Recommendations for nonpharmacologic therapy include the following:

Growing evidence indicates that physical exercise and functional training (eg, vibration training) reduces CIPN symptoms. Training to improve coordination, sensorimotor and fine motor function should begin (at the latest) with the onset of manifest CIPN, but can be started earlier, when potentially neurotoxic cancer treatment is initiated.
Acupuncture might be considered in selected patients.
Proactive Self-Management Program for Effects of Cancer Treatment (PROSPECT), a self-guided online cognitive and behaviour-based pain management program, can be weakly recommended.
Neurofeedback is wealy recommended.
Spinal cord stimulation with percutaneously or surgically implanted electrodes in the epidural space may be discussed for selected patients with truly refractory neuropathic pain in whom conservative approaches failed.

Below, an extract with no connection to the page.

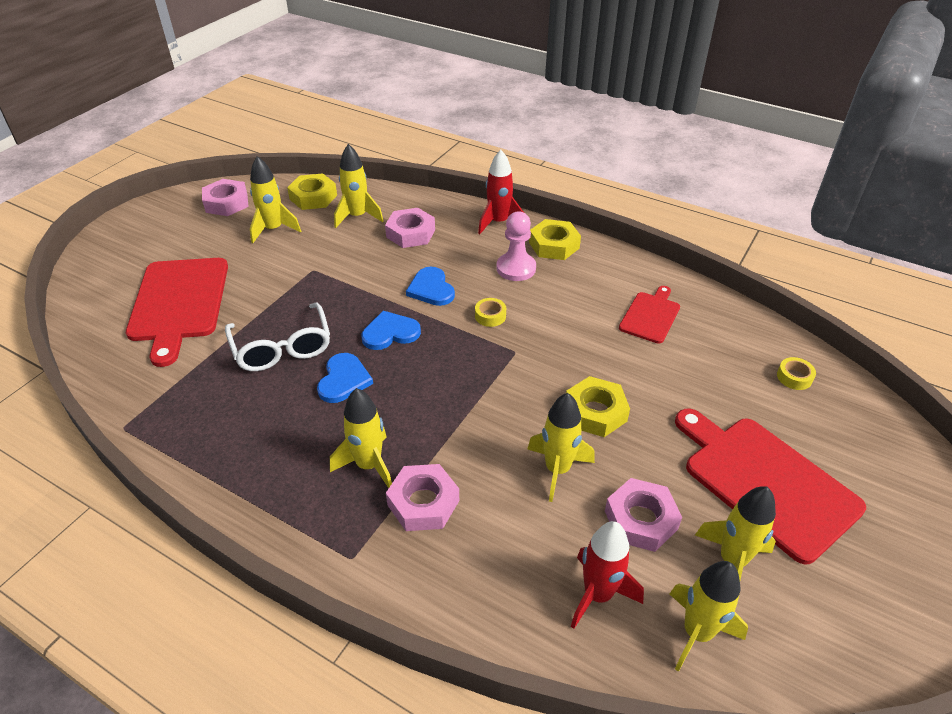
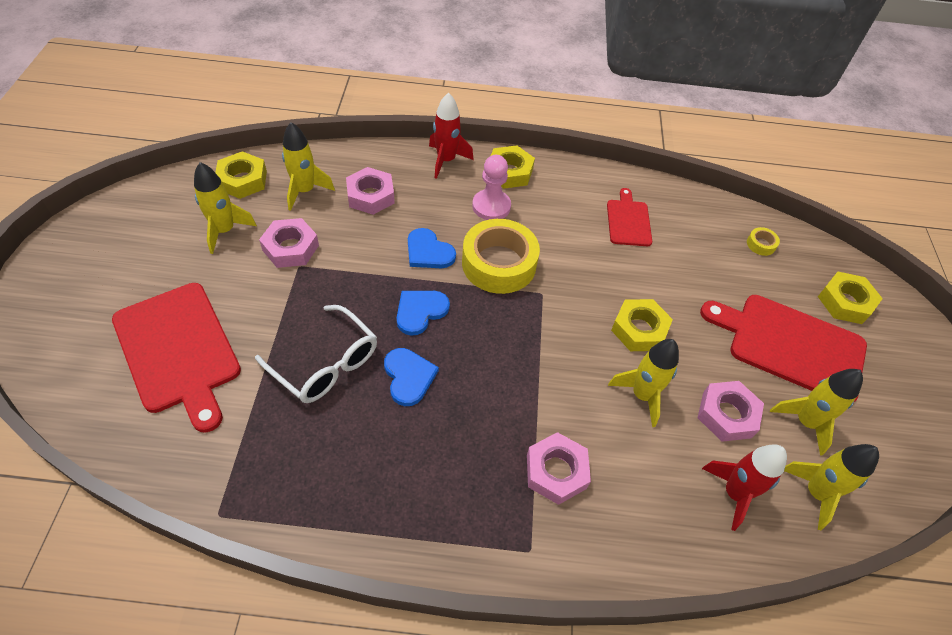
camera: 30 degrees left, 10 degrees up
(226, 203) = (148, 213): pink nut -> pink nut (290, 248)
(369, 465) = (487, 455): yellow rocket -> none
(490, 316) = (499, 264): yellow tape -> yellow tape, size x2.47
(868, 463) = (845, 302): none -> yellow nut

Scrambler therapy (ie, use of a device that provides noninvasive cutaneous electrostimulation) is not recommended

Peripheral neuropathy is a common adverse effect of chemotherapy, caused by agents such as paclitaxel, docetaxel, vinorelbine, and vinblastine, among others. Multiple studies and meta-analyses have failed to identify any drug that can prevent chemotherapy-related neuropathy. Duloxetine is the only drug that has demonstrated efficacy for the treatment of chemotherapy-related peripheral neuropathy.